Records for processing START

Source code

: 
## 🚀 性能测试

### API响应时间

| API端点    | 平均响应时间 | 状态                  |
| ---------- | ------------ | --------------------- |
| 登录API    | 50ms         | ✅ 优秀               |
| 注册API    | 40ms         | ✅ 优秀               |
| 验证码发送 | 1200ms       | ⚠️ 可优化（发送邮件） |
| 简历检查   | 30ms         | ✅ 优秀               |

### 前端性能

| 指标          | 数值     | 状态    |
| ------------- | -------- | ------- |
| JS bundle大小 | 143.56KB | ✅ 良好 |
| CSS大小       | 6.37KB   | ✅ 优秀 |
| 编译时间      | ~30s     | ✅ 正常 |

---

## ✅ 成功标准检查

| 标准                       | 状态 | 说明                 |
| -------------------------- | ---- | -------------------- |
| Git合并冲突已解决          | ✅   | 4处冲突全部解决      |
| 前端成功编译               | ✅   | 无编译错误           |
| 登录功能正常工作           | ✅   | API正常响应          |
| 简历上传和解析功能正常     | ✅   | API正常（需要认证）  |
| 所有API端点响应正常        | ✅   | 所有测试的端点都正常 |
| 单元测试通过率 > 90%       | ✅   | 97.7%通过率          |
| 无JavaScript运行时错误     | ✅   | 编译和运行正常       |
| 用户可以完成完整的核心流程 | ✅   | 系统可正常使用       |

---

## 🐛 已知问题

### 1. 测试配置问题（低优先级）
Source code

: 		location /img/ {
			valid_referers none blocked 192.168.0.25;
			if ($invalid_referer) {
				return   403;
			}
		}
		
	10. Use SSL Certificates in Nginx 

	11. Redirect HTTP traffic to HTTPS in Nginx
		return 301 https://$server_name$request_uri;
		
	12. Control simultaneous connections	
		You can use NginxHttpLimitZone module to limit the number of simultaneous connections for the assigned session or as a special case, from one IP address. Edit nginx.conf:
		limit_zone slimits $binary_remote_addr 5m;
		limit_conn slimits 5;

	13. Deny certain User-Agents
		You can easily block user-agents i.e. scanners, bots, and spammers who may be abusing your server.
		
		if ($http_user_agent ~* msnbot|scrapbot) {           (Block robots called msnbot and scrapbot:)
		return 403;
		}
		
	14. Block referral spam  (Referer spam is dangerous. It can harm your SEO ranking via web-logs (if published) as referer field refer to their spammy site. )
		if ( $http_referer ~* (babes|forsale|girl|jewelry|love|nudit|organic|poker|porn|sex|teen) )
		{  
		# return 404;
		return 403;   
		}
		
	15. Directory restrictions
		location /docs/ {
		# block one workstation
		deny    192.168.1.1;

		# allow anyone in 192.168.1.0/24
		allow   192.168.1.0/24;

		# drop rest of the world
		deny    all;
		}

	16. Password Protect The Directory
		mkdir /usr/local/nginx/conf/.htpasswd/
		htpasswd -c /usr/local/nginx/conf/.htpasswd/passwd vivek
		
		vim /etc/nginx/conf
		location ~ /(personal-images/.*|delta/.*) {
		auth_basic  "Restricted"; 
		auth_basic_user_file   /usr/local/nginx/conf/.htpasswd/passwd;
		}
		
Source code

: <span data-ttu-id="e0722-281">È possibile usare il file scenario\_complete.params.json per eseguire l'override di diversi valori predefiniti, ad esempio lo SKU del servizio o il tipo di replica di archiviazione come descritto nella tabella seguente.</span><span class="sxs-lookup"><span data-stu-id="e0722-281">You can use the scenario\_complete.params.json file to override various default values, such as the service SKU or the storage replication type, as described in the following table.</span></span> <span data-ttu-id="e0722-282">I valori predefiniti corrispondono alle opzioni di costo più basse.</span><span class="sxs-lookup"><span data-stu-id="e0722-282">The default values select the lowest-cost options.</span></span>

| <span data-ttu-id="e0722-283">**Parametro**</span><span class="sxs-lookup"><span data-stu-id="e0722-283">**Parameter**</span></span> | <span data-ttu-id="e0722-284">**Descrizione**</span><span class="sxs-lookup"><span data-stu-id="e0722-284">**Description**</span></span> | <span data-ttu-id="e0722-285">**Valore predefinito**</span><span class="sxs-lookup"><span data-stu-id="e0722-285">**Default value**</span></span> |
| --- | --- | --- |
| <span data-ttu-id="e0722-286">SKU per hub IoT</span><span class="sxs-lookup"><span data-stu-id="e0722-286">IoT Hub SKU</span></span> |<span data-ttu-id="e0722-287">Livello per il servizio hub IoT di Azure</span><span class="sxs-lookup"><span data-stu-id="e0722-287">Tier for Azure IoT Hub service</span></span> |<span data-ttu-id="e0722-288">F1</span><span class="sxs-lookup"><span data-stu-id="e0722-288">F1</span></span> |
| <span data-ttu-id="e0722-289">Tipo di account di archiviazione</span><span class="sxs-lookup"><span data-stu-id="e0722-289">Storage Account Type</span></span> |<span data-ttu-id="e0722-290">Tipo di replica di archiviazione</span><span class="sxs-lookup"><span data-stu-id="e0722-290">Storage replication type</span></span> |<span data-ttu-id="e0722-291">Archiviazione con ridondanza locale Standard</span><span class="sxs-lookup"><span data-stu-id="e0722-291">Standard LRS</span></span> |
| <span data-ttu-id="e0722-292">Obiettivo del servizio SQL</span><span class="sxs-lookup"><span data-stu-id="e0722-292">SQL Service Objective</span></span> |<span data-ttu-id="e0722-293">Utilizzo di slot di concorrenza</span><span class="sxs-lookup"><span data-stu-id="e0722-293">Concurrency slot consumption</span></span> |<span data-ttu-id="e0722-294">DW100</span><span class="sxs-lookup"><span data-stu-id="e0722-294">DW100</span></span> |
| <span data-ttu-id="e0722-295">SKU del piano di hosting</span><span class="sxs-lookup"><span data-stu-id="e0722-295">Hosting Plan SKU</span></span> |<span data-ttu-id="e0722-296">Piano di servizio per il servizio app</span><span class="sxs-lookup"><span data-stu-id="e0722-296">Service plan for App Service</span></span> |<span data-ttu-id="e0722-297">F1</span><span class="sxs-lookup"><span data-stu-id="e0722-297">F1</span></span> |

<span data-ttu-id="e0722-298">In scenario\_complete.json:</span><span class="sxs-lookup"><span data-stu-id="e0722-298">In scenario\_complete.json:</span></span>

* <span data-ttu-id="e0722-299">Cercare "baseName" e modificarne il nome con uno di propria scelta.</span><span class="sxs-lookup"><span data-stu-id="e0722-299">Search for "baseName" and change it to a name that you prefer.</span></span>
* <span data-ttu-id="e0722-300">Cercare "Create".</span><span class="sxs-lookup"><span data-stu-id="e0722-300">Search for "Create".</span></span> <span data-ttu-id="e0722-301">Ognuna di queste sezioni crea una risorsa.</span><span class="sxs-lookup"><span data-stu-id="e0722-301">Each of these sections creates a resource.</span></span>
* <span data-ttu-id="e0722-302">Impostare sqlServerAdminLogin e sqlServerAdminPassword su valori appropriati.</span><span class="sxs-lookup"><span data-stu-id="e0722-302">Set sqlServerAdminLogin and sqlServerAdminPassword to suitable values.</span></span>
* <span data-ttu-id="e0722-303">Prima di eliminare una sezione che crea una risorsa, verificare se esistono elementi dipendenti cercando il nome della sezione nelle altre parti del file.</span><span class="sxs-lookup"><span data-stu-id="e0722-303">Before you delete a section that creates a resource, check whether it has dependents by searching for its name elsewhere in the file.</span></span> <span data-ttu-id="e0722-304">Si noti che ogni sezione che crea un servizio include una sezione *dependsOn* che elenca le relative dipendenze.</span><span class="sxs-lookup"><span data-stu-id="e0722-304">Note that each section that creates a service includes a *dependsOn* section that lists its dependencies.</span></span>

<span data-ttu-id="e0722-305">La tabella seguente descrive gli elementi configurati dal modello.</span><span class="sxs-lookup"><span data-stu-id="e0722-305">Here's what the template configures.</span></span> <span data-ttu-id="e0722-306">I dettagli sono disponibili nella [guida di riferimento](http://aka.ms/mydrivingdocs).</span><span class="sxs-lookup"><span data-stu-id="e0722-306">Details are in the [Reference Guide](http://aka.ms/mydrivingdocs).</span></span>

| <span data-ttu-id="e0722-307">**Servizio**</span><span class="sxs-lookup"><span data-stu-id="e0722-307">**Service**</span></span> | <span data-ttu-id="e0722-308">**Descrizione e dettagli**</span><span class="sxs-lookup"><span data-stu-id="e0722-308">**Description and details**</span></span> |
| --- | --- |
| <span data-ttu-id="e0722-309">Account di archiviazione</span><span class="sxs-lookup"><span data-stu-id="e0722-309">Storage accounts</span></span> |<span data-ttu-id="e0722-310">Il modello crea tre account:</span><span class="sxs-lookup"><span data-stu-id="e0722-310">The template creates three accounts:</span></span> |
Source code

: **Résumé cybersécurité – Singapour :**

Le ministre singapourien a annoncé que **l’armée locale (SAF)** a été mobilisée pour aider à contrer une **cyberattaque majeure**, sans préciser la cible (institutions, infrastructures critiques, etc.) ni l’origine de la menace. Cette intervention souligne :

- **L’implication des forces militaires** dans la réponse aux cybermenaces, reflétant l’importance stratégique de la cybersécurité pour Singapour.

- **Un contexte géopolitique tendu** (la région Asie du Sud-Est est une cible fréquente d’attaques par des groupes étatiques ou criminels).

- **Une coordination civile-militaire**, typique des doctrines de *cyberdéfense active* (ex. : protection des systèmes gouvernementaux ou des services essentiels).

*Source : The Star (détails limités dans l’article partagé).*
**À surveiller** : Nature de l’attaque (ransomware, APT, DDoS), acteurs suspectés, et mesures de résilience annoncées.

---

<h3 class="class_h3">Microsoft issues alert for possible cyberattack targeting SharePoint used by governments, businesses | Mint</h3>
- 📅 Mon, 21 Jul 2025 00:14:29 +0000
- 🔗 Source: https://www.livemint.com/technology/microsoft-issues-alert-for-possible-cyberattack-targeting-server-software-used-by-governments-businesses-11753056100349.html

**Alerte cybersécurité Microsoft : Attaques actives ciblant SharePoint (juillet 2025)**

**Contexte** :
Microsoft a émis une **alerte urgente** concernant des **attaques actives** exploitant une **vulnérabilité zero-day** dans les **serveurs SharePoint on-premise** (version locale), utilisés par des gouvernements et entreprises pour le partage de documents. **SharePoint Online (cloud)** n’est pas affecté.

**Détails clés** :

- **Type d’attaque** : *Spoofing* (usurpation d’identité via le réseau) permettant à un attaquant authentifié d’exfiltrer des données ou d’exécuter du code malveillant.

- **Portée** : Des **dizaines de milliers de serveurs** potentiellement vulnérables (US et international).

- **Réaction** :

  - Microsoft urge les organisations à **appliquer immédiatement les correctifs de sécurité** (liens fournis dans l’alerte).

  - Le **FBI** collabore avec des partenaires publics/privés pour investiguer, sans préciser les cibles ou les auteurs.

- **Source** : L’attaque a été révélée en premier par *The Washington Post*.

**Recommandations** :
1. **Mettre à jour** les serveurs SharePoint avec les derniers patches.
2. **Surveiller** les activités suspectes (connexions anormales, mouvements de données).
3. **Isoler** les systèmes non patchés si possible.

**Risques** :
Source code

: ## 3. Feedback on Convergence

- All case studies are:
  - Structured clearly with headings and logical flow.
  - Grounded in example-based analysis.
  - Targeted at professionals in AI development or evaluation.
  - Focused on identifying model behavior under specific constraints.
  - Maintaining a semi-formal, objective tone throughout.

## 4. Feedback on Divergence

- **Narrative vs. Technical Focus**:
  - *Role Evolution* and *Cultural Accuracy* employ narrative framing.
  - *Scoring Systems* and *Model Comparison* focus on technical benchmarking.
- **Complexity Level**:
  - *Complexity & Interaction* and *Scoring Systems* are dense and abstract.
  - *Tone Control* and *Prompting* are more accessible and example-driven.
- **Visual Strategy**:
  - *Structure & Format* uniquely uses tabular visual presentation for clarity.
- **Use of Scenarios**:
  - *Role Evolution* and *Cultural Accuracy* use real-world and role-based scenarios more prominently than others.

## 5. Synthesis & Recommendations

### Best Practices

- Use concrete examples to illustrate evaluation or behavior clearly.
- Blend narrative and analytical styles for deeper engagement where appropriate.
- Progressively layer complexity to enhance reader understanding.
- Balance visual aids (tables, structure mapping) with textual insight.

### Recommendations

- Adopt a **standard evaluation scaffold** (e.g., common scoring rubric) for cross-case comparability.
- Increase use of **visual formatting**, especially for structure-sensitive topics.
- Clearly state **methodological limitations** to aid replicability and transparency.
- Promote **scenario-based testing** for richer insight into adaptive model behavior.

Records for processing END

#### [Task goal]
Copy everything from the line containing "- **Portée** : Des" down to the line containing "- **Source** : L’attaque", substituting "systèmes" for "serveurs" and leaving all other text unchanged.

#### [Written reply]
- **Portée** : Des **dizaines de milliers de systèmes** potentiellement vulnérables (US et international).

- **Réaction** :

  - Microsoft urge les organisations à **appliquer immédiatement les correctifs de sécurité** (liens fournis dans l’alerte).

  - Le **FBI** collabore avec des partenaires publics/privés pour investiguer, sans préciser les cibles ou les auteurs.

- **Source** : L’attaque a été révélée en premier par *The Washington Post*.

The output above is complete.